These are networks \(G = (V, E)\) with vertex set \(n = |V|\) and edge set E and the vertex attribute set \(V^a = R^{n*f}\) and the edge attribute set \(E^a = \phi\), f is number of features for each vertex. The feature matrix of G is denoted by F. If \(F_{ij} = 1\) node i has feature j; otherwise we have \(F_{ij} = 0\) (binary attributes). Table 2 gives the description of data-set taken from websites Flickr.com (Flickr-Net), Blog.com (Blog-Net), Wikipedia.com (Wiki-Net) and a protein-protein interaction network (Protein-Net). All data-sets are publicly available at Stanford Network Analysis Platform (SNAP) - a network data repository [30].
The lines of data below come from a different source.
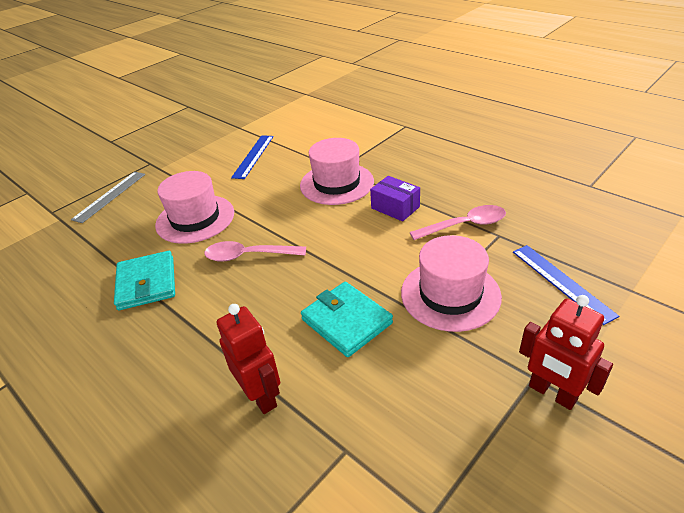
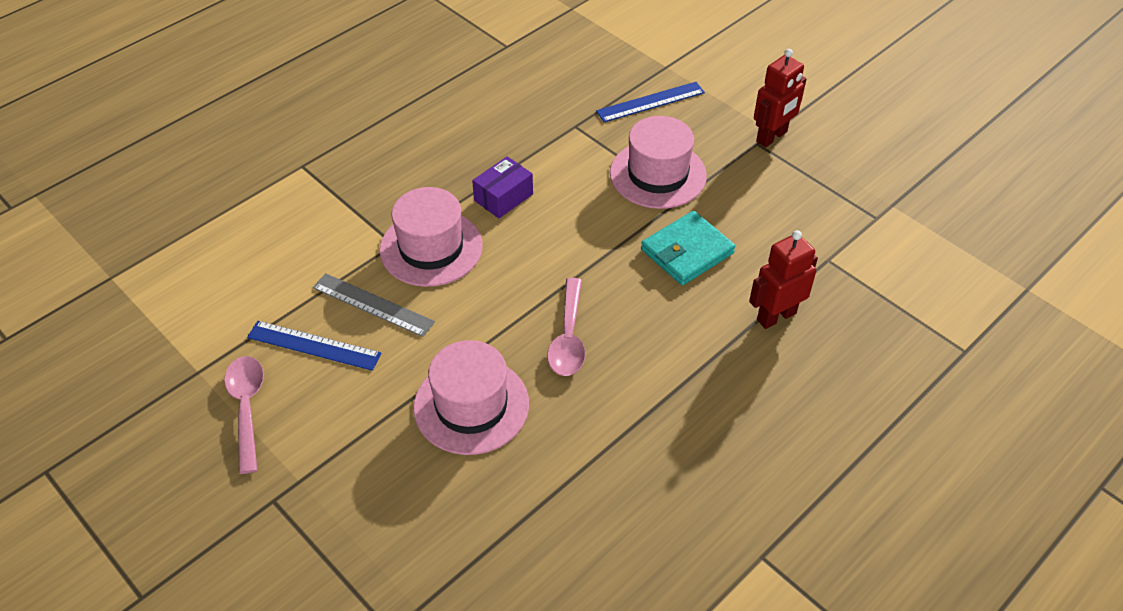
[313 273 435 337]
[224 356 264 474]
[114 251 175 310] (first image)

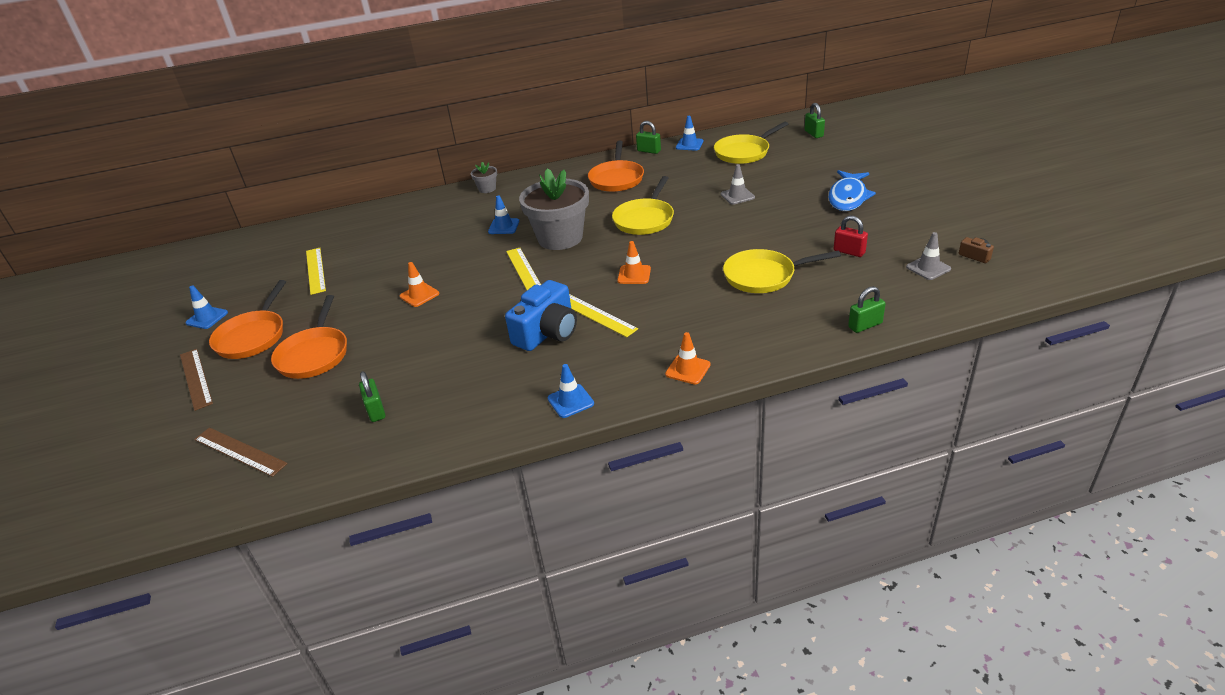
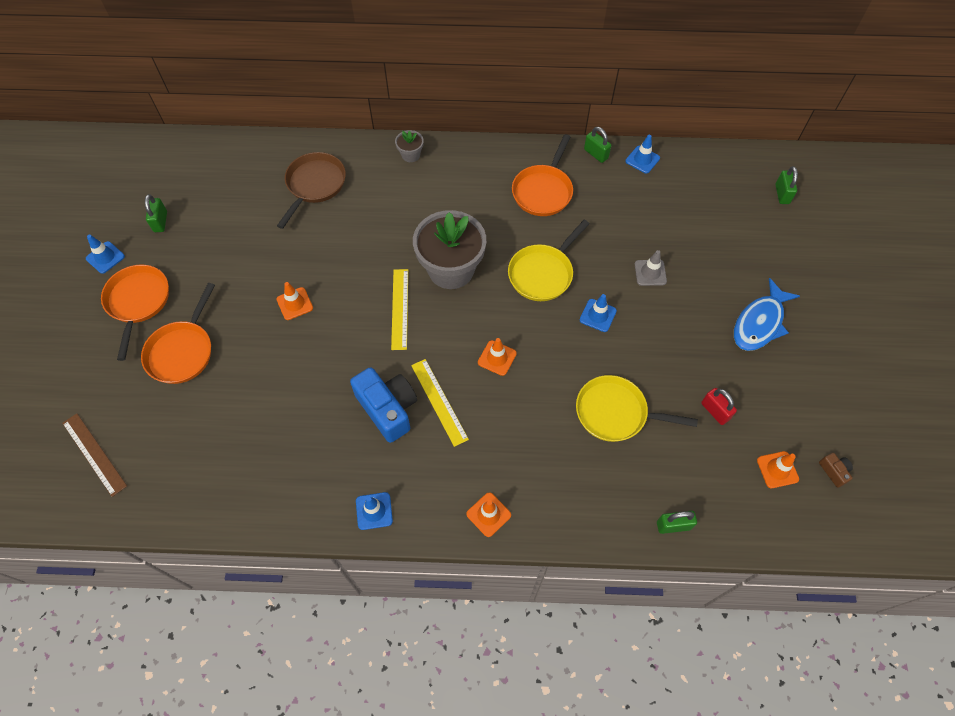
[714 122 788 164] (first image)
[580 294 617 332]
[757 451 799 488]
[306 248 326 295] (first image)
[101 265 169 361]
[350 367 417 443]
[180 349 213 411] (first image)
[145 194 167 232]
[277 152 346 229]

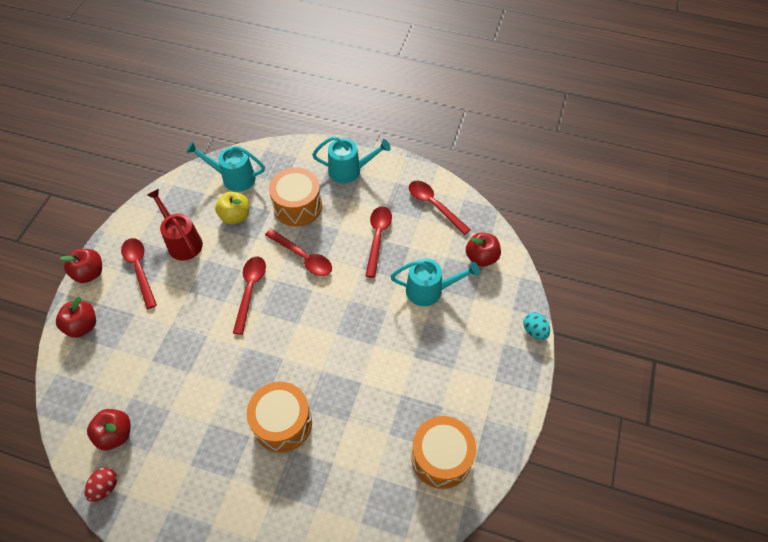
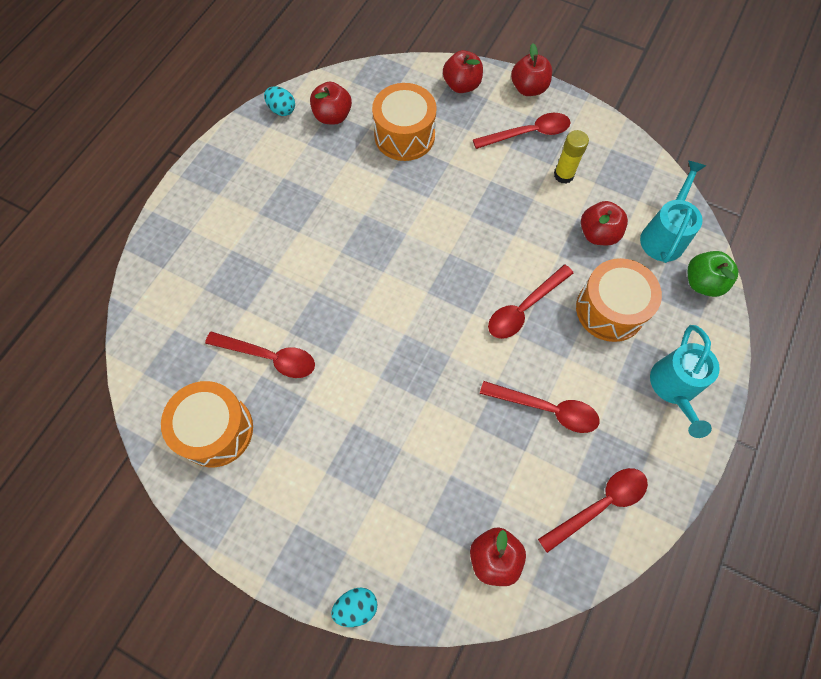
[554 130 589 184]
[581 201 628 245]
[205 332 315 378]
[390 258 480 306] (first image)
[372 83 437 161]
[264 87 295 116]
[688 251 738 297]

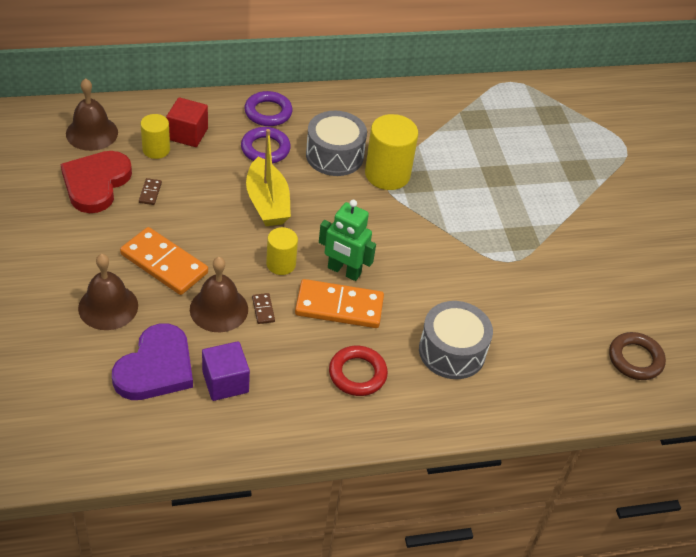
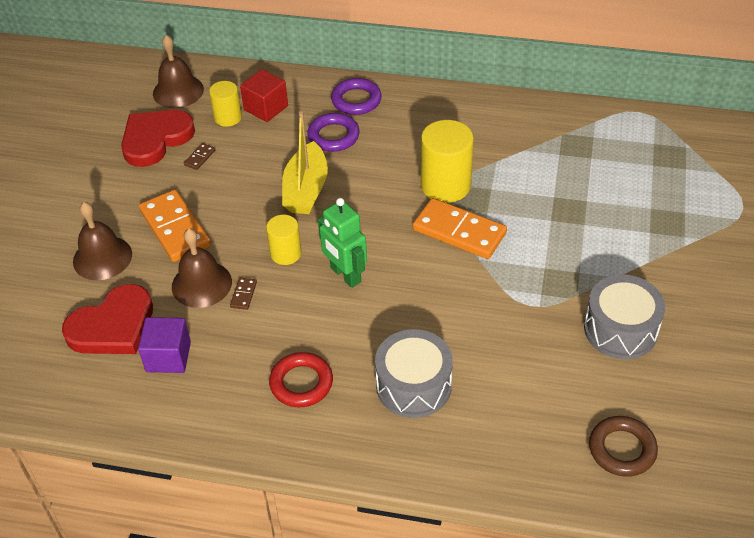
[584 275 665 359]
[413 198 507 259]
[62 284 153 354]

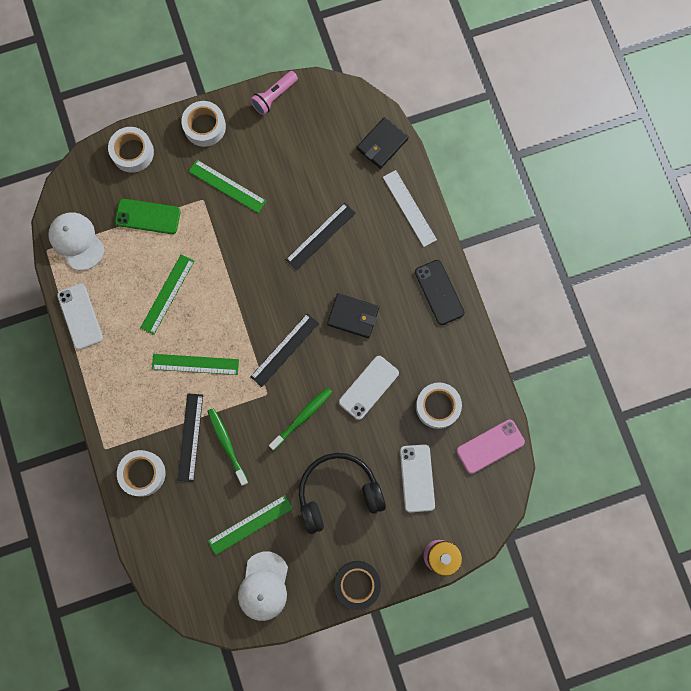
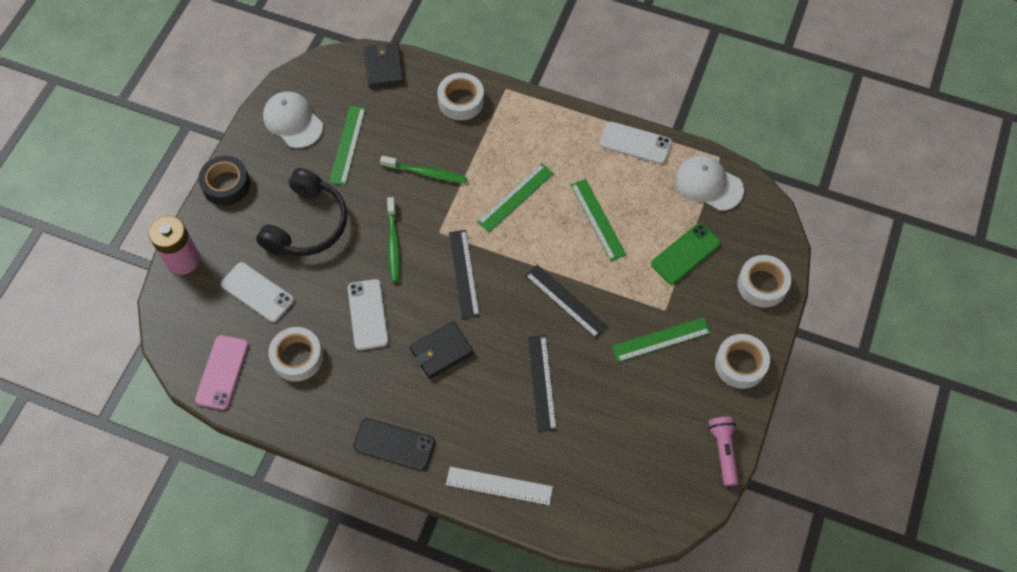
[364 43 404 88]
[676 155 744 211]
[525 264 608 338]

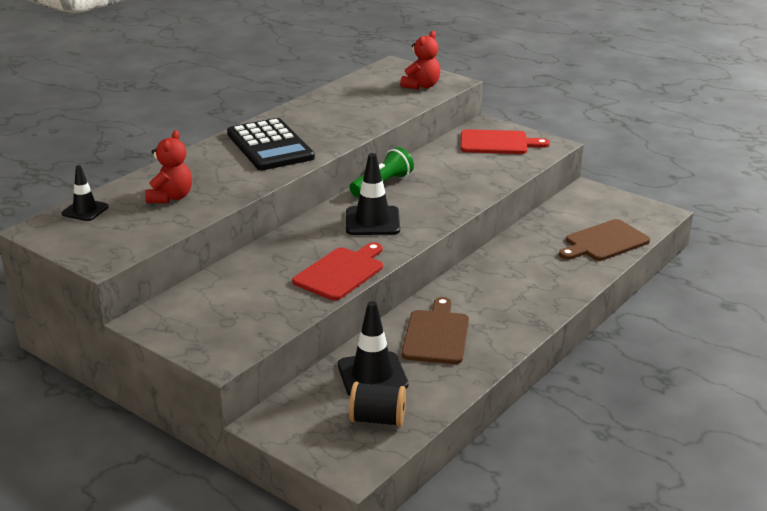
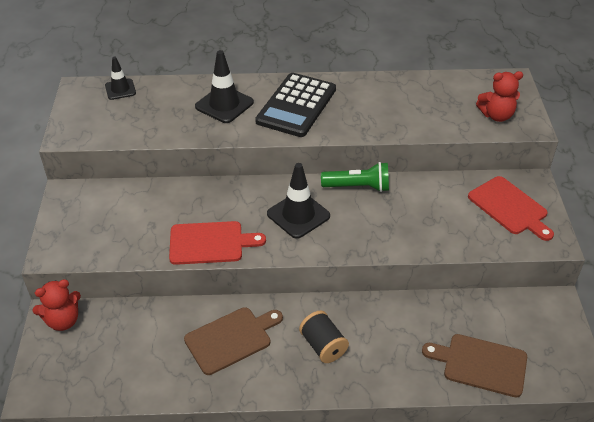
[32 279 81 331]
[195 50 254 123]
[299 311 349 363]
Table 2 Description of Network Data-sets with binary attributes

4.1.2 Data-sets with mixed attributes:

These are networks \(G = (V, E)\) with vertex set \(n = |V|\) and edge set E and the vertex attribute set \(V^a = R^{n*f}\) and the edge attribute set \(E^a = R^{|E|*k}\) where f and k are the number of features for the nodes and edges in the network respectively. Table 3 gives the description of data-sets such as High-Net—a Network of the highways in the state of Southern California as observed in 2016. It shows the cities connected by highways. Bill-Net is a bill co-sponsorship network in parliament of Slovakia in 2014. It shows information of legislators co-sponsoring bills together. Trade-Net is a Trade network of electrical automotive goods between Asia and European countries in the year 2016. It shows countries that have trade ties with each other. Grey-Net is a sexual contact network between characters of the television show Grey’s Anatomy. It gives information of actors in relationships with other actors in the series. All data-sets are publicly available at Stanford Network Analysis Platform (SNAP)—a network data repository [30].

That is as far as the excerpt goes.